→ **WHAT TO DO**:
Print out every entry that follows, exactly as written.

Collected data entries
──────
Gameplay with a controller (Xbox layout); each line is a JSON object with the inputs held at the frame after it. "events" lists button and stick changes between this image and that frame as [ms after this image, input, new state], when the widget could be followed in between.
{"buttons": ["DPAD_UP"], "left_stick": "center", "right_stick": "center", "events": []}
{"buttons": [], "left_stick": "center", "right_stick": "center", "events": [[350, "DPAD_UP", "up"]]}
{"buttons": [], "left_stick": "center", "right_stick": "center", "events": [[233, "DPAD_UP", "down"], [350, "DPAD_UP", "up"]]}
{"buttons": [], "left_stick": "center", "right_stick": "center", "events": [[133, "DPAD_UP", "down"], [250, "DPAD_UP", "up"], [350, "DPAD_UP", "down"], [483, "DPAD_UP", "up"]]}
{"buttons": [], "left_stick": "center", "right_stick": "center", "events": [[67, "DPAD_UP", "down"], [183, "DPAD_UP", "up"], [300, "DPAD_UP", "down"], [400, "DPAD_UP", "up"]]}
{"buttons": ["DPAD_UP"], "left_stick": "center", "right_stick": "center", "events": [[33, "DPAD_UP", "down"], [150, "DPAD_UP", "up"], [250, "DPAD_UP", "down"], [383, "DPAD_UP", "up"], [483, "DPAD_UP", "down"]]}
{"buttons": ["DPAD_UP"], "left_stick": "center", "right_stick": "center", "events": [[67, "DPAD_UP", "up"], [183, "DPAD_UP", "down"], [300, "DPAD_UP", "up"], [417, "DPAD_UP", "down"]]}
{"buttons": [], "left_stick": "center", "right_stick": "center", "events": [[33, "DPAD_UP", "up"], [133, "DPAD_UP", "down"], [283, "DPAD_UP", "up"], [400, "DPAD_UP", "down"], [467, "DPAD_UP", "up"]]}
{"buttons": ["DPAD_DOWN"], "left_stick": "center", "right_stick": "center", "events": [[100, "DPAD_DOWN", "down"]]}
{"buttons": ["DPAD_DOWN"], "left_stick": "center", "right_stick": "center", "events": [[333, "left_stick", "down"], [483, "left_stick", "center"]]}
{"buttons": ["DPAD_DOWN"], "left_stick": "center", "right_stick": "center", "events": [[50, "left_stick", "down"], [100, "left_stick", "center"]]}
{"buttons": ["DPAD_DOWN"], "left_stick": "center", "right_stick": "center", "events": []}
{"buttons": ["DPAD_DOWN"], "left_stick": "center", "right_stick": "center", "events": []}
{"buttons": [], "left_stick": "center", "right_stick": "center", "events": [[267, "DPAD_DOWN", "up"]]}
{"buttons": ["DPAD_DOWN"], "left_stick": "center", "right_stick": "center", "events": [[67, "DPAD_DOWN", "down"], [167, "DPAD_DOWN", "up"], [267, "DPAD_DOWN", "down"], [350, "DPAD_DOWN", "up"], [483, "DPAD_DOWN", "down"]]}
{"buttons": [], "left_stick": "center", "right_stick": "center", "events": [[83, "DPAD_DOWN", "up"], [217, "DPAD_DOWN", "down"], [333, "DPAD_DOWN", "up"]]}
──────
→ **WRITTEN ANSWER**:
Gameplay with a controller (Xbox layout); each line is a JSON object with the inputs held at the frame after it. "events" lists button and stick changes between this image and that frame as [ms after this image, input, new state], when the widget could be followed in between.
{"buttons": ["DPAD_UP"], "left_stick": "center", "right_stick": "center", "events": []}
{"buttons": [], "left_stick": "center", "right_stick": "center", "events": [[350, "DPAD_UP", "up"]]}
{"buttons": [], "left_stick": "center", "right_stick": "center", "events": [[233, "DPAD_UP", "down"], [350, "DPAD_UP", "up"]]}
{"buttons": [], "left_stick": "center", "right_stick": "center", "events": [[133, "DPAD_UP", "down"], [250, "DPAD_UP", "up"], [350, "DPAD_UP", "down"], [483, "DPAD_UP", "up"]]}
{"buttons": [], "left_stick": "center", "right_stick": "center", "events": [[67, "DPAD_UP", "down"], [183, "DPAD_UP", "up"], [300, "DPAD_UP", "down"], [400, "DPAD_UP", "up"]]}
{"buttons": ["DPAD_UP"], "left_stick": "center", "right_stick": "center", "events": [[33, "DPAD_UP", "down"], [150, "DPAD_UP", "up"], [250, "DPAD_UP", "down"], [383, "DPAD_UP", "up"], [483, "DPAD_UP", "down"]]}
{"buttons": ["DPAD_UP"], "left_stick": "center", "right_stick": "center", "events": [[67, "DPAD_UP", "up"], [183, "DPAD_UP", "down"], [300, "DPAD_UP", "up"], [417, "DPAD_UP", "down"]]}
{"buttons": [], "left_stick": "center", "right_stick": "center", "events": [[33, "DPAD_UP", "up"], [133, "DPAD_UP", "down"], [283, "DPAD_UP", "up"], [400, "DPAD_UP", "down"], [467, "DPAD_UP", "up"]]}
{"buttons": ["DPAD_DOWN"], "left_stick": "center", "right_stick": "center", "events": [[100, "DPAD_DOWN", "down"]]}
{"buttons": ["DPAD_DOWN"], "left_stick": "center", "right_stick": "center", "events": [[333, "left_stick", "down"], [483, "left_stick", "center"]]}
{"buttons": ["DPAD_DOWN"], "left_stick": "center", "right_stick": "center", "events": [[50, "left_stick", "down"], [100, "left_stick", "center"]]}
{"buttons": ["DPAD_DOWN"], "left_stick": "center", "right_stick": "center", "events": []}
{"buttons": ["DPAD_DOWN"], "left_stick": "center", "right_stick": "center", "events": []}
{"buttons": [], "left_stick": "center", "right_stick": "center", "events": [[267, "DPAD_DOWN", "up"]]}
{"buttons": ["DPAD_DOWN"], "left_stick": "center", "right_stick": "center", "events": [[67, "DPAD_DOWN", "down"], [167, "DPAD_DOWN", "up"], [267, "DPAD_DOWN", "down"], [350, "DPAD_DOWN", "up"], [483, "DPAD_DOWN", "down"]]}
{"buttons": [], "left_stick": "center", "right_stick": "center", "events": [[83, "DPAD_DOWN", "up"], [217, "DPAD_DOWN", "down"], [333, "DPAD_DOWN", "up"]]}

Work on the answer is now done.